* **Supplied material**
※ ※ ※

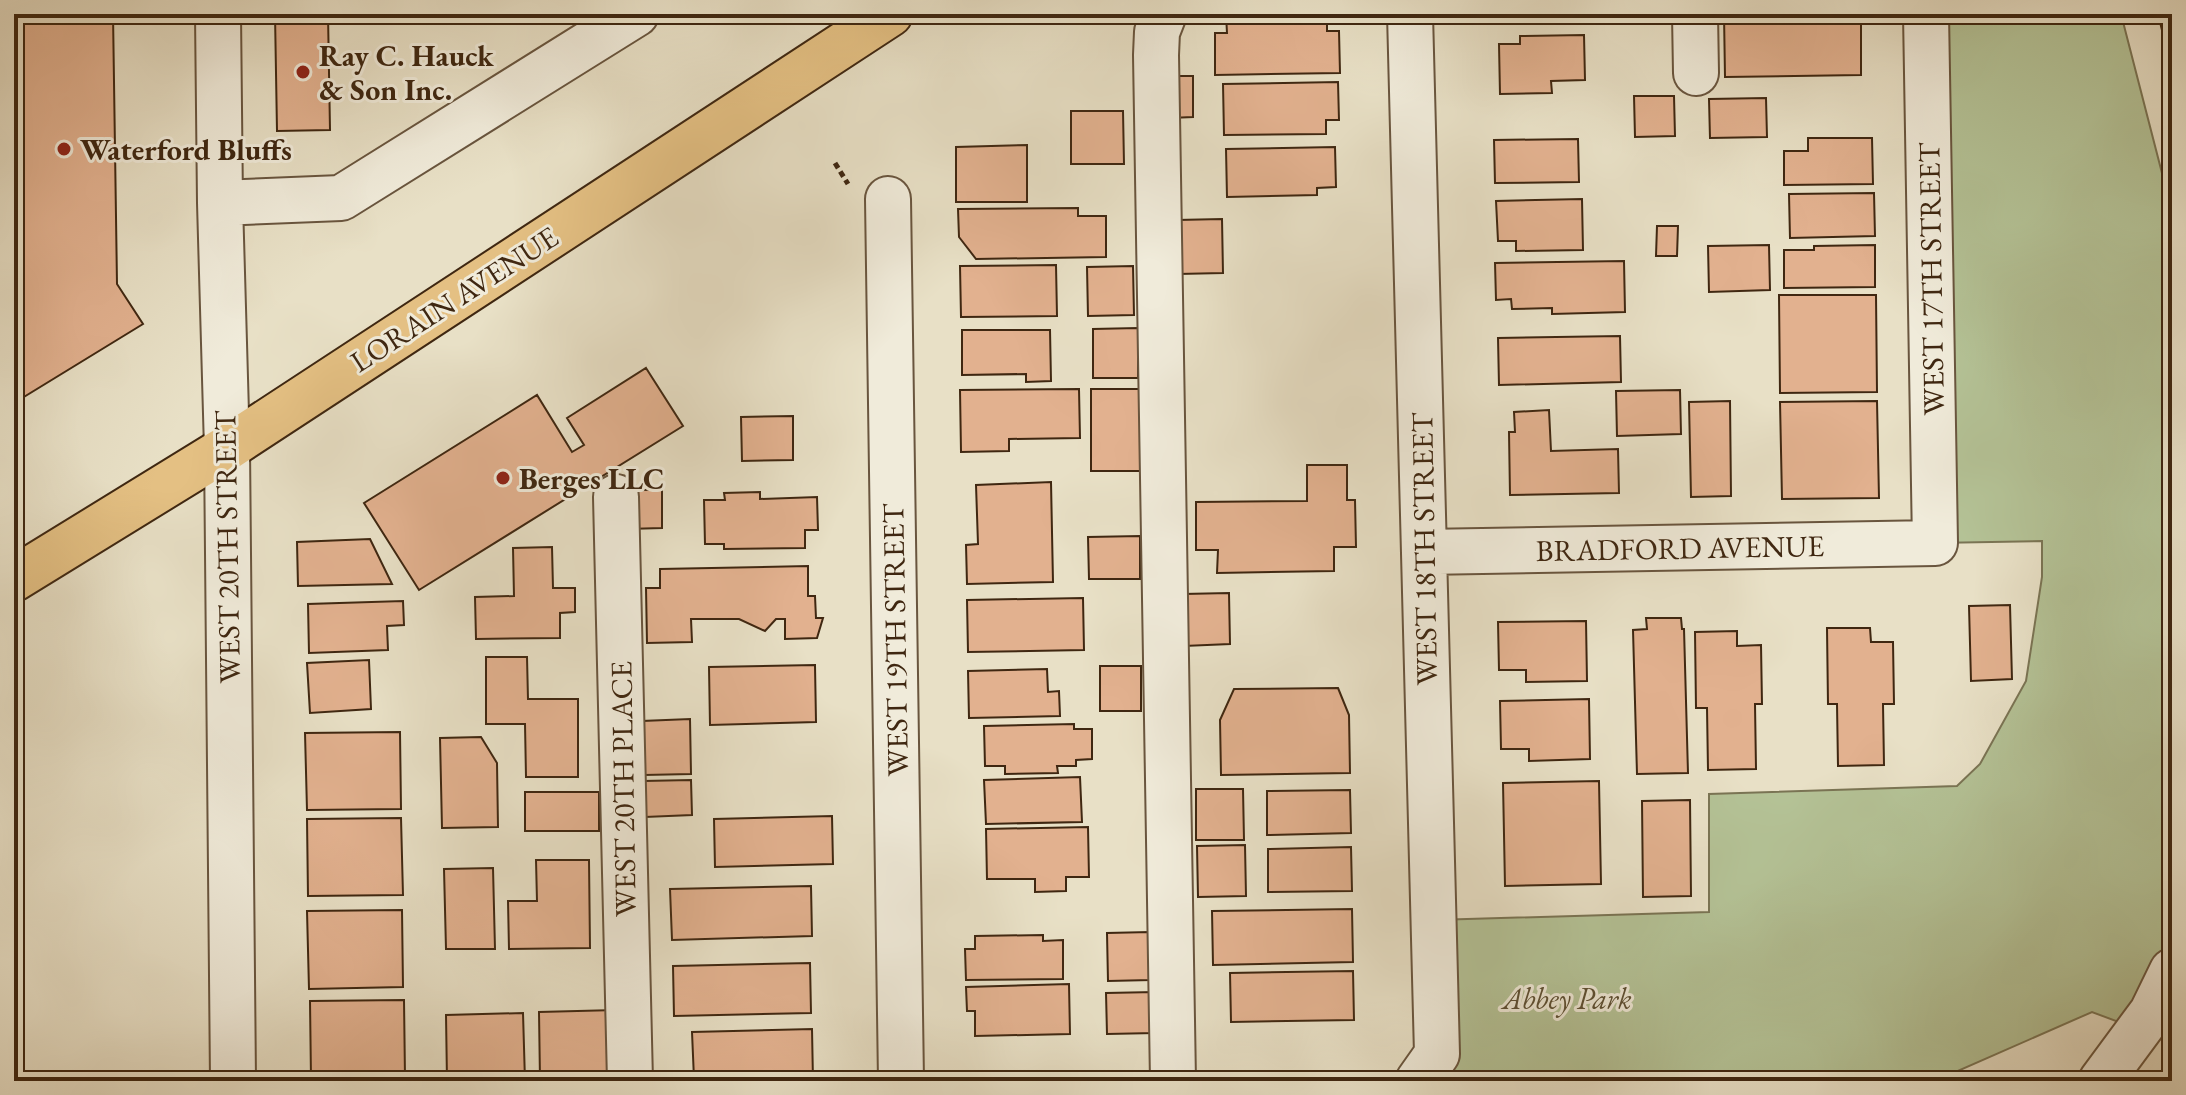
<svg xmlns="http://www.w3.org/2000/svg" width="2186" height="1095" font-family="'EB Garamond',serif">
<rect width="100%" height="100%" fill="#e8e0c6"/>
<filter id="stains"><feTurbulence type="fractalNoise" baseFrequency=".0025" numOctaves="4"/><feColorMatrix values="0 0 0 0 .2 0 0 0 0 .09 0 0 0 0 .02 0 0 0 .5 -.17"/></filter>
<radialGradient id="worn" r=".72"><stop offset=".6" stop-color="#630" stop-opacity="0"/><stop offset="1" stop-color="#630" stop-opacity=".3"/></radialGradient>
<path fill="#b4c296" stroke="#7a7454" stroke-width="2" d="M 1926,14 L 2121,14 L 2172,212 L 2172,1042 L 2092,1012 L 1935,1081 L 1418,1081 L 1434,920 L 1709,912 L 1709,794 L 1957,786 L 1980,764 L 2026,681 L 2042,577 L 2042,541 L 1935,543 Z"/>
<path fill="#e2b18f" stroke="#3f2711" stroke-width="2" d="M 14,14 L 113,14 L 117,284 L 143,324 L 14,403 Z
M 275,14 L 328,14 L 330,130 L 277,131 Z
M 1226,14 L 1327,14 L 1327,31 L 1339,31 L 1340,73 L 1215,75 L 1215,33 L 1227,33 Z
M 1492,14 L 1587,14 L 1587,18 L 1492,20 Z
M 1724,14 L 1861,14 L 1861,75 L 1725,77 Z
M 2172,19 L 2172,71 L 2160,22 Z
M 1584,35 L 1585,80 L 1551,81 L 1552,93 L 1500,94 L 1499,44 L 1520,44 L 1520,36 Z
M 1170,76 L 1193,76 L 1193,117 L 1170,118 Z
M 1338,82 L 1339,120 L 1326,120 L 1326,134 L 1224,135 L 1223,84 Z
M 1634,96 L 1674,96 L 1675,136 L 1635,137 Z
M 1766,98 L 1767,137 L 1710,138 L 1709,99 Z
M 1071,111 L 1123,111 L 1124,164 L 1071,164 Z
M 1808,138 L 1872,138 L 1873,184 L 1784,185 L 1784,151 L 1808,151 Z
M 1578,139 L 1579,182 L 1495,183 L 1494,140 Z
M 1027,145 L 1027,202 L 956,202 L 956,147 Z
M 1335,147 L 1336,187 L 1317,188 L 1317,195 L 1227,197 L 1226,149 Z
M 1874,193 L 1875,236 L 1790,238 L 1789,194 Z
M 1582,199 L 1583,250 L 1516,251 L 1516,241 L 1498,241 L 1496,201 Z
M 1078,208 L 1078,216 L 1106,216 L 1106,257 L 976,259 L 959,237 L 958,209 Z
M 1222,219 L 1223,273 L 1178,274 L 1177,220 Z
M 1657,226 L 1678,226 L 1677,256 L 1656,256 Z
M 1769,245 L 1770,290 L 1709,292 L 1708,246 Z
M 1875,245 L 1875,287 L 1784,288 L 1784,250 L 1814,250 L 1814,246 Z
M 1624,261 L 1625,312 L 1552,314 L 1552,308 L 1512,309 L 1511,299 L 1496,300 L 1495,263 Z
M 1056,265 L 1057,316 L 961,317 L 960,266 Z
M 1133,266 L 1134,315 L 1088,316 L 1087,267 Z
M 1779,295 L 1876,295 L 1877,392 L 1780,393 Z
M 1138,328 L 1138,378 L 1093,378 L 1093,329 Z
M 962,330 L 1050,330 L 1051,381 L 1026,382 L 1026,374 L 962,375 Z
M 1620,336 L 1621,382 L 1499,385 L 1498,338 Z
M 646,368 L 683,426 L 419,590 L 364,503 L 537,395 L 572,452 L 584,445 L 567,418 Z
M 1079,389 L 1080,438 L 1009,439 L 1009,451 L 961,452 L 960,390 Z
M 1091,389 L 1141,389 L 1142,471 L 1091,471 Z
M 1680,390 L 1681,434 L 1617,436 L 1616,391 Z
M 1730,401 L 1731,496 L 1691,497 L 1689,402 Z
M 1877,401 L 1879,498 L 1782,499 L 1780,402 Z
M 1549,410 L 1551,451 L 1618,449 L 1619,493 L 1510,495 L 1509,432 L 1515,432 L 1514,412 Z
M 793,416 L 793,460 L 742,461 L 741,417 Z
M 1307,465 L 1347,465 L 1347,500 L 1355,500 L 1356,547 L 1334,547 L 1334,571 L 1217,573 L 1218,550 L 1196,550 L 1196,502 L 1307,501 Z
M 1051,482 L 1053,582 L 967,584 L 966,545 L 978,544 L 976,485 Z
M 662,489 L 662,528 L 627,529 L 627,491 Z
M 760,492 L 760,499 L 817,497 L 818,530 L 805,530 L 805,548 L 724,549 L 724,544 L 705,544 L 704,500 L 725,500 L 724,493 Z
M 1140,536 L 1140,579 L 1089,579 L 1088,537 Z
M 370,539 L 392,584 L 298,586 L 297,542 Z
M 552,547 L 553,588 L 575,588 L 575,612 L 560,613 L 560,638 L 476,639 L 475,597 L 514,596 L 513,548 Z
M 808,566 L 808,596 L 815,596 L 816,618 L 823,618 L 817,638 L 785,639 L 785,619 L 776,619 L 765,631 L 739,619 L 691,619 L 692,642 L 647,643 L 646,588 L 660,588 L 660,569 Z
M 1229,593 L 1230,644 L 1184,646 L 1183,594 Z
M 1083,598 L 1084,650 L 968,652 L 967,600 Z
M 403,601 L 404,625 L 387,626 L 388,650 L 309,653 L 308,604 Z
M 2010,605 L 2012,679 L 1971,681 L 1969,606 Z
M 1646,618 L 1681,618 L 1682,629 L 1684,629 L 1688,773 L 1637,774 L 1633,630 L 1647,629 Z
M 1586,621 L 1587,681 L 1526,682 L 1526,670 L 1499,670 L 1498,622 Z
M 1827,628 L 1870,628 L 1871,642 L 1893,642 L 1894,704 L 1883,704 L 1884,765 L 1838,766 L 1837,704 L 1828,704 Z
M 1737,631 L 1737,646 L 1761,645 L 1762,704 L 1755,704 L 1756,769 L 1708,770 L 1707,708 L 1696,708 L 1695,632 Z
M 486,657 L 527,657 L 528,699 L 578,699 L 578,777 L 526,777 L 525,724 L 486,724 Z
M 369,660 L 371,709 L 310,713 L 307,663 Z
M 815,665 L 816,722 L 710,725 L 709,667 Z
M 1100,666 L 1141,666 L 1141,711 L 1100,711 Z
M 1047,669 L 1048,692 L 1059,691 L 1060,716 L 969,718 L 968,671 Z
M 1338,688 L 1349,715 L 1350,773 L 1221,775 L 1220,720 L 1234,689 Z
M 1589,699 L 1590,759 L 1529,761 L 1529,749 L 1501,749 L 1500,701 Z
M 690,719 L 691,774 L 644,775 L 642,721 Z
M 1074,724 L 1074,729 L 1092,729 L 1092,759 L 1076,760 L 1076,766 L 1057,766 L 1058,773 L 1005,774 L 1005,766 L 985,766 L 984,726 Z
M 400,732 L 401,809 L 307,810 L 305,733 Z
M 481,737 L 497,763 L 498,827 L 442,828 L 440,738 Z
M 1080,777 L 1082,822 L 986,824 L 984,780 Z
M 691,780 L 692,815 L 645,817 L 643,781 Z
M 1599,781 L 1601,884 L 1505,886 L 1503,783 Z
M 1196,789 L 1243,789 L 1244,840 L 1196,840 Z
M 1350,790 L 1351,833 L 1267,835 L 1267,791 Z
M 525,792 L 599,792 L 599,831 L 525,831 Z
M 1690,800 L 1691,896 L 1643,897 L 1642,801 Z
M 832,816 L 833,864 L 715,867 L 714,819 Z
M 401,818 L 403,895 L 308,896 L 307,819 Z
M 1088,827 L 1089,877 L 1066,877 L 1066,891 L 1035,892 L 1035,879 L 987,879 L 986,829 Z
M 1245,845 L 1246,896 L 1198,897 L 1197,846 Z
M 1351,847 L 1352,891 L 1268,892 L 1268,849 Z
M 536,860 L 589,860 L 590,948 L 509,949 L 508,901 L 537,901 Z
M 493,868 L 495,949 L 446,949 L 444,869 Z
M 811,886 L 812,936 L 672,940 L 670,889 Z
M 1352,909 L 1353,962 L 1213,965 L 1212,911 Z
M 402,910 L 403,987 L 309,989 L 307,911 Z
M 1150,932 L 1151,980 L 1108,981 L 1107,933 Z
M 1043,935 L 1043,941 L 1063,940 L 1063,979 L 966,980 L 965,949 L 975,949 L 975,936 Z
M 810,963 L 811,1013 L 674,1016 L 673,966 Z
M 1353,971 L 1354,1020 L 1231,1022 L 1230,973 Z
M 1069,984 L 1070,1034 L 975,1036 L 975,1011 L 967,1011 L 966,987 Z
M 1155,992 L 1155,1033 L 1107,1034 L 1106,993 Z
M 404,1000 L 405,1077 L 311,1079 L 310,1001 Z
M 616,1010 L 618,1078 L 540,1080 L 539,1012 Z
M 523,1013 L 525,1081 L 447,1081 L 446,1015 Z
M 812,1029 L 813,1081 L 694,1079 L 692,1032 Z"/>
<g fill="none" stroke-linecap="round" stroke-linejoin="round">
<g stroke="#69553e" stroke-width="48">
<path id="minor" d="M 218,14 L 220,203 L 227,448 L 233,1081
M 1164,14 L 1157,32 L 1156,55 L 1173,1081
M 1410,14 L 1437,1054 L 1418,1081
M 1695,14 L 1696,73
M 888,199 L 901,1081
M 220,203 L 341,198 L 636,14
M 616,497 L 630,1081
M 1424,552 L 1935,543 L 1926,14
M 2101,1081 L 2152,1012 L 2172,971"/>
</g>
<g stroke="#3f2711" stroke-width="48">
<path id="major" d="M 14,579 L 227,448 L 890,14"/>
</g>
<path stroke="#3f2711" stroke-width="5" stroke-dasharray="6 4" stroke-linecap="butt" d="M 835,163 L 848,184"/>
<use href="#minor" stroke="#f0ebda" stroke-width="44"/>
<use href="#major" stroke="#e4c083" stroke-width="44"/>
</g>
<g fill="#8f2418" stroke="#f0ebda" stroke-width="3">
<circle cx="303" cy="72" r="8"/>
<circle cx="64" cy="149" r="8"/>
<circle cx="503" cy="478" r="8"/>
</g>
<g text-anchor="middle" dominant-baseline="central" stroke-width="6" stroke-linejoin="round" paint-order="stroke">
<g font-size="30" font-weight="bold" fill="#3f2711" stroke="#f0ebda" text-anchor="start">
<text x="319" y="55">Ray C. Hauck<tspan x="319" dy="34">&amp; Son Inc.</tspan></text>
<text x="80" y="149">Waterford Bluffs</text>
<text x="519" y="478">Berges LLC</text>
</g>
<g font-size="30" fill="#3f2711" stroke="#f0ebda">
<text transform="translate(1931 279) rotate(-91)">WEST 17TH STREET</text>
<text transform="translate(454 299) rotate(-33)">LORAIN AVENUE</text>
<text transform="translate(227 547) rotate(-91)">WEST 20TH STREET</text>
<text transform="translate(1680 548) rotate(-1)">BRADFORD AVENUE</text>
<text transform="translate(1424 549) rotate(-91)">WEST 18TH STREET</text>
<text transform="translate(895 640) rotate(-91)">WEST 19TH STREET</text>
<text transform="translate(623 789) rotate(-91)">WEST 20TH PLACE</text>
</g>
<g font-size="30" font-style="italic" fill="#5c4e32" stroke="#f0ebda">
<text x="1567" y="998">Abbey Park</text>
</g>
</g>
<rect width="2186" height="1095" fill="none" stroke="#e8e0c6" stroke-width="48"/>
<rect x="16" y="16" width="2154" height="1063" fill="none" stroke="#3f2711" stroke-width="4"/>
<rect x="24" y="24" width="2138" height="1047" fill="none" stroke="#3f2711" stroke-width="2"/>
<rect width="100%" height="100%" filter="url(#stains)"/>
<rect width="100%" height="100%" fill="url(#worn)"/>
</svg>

※ ※ ※

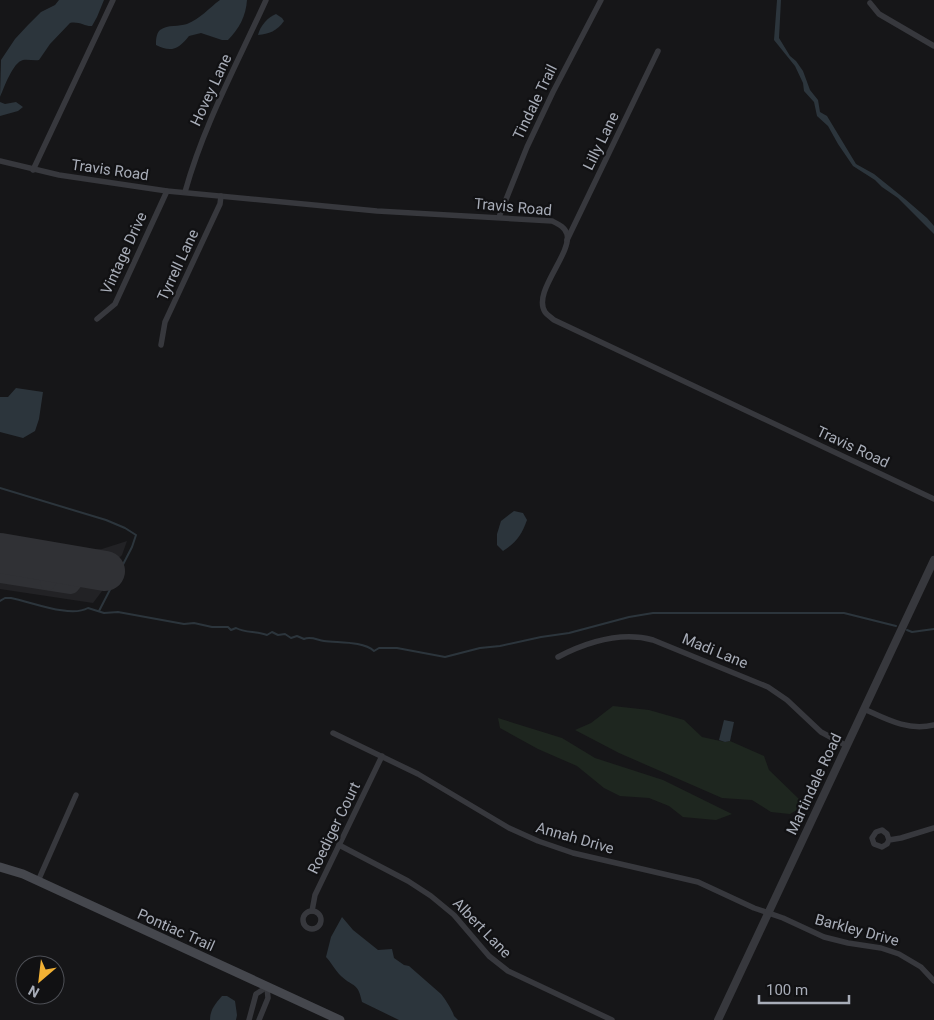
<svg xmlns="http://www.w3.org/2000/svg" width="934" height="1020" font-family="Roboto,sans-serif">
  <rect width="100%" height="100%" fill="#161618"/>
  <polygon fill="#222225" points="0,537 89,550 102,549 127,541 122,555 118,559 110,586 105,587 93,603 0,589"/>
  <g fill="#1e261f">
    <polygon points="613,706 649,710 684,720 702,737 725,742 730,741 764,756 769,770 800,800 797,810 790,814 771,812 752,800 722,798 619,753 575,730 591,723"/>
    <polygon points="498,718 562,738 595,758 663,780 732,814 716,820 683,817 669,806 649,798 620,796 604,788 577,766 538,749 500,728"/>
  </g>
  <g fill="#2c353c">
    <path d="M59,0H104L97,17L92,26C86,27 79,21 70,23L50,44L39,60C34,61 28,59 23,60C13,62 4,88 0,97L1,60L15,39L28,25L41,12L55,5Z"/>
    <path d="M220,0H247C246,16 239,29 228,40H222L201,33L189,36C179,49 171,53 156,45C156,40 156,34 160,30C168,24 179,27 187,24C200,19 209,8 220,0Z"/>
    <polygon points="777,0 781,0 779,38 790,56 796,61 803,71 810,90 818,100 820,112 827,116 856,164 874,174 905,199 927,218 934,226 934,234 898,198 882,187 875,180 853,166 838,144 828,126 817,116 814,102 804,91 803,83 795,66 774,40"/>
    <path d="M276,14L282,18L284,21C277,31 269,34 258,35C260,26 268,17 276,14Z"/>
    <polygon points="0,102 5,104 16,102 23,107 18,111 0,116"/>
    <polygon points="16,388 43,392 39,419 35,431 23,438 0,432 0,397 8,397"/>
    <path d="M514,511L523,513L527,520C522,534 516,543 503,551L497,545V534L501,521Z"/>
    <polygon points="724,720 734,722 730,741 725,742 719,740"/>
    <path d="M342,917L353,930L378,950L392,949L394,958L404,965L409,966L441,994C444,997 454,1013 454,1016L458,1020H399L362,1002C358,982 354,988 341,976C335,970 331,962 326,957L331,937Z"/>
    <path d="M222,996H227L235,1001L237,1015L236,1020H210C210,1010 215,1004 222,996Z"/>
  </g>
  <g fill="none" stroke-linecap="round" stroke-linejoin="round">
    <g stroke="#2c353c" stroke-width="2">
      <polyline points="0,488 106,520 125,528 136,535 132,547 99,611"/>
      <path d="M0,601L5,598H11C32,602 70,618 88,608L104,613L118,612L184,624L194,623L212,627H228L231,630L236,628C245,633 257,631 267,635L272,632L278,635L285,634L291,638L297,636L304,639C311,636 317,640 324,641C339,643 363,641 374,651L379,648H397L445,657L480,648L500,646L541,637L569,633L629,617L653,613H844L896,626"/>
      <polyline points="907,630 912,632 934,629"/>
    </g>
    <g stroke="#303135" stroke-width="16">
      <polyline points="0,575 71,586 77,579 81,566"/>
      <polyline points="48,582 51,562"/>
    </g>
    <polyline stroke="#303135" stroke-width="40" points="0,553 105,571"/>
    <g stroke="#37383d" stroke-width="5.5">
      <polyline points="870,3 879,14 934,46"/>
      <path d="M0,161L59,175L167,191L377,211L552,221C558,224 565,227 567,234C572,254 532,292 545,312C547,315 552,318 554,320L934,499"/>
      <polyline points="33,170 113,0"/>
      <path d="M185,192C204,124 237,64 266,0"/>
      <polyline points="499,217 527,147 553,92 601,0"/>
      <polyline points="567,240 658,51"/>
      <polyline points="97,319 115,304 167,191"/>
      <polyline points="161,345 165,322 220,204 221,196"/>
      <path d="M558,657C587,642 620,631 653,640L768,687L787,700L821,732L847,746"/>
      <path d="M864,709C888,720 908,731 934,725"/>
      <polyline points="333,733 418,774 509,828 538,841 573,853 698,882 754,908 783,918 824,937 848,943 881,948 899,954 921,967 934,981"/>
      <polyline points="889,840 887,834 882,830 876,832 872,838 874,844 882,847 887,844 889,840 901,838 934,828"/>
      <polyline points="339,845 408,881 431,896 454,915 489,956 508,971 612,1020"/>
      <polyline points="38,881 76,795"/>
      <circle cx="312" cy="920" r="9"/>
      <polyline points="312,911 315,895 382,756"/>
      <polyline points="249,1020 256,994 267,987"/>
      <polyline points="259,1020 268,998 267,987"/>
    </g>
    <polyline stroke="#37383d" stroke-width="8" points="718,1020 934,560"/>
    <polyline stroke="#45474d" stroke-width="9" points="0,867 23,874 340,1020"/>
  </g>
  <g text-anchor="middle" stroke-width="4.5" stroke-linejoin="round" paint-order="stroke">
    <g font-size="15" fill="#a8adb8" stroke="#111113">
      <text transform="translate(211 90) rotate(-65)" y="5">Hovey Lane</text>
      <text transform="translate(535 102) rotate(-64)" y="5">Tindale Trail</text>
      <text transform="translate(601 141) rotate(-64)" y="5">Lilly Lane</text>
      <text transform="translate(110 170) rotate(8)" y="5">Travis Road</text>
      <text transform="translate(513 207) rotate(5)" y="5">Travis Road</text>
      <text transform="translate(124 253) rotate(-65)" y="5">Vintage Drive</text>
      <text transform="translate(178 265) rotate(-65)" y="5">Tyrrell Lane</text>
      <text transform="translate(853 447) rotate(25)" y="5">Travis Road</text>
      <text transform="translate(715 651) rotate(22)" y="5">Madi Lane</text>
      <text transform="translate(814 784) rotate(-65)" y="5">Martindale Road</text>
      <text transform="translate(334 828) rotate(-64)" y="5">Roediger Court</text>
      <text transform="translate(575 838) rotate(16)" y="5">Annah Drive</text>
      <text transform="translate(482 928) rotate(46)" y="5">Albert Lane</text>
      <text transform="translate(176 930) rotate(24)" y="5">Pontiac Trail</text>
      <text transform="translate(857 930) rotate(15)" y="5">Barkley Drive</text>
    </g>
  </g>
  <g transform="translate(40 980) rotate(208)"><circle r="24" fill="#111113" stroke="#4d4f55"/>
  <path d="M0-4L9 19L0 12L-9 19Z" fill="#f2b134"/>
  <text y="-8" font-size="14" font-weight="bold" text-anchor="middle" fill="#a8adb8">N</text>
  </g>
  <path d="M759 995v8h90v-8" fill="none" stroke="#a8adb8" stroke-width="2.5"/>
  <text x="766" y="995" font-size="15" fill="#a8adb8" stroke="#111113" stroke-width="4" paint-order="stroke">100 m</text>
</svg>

※ ※ ※

* **Task instructions**
If a line in the records above contains the word "weight", copy it.

* **Completed task**
<g font-size="30" font-weight="bold" fill="#3f2711" stroke="#f0ebda" text-anchor="start">
  <text y="-8" font-size="14" font-weight="bold" text-anchor="middle" fill="#a8adb8">N</text>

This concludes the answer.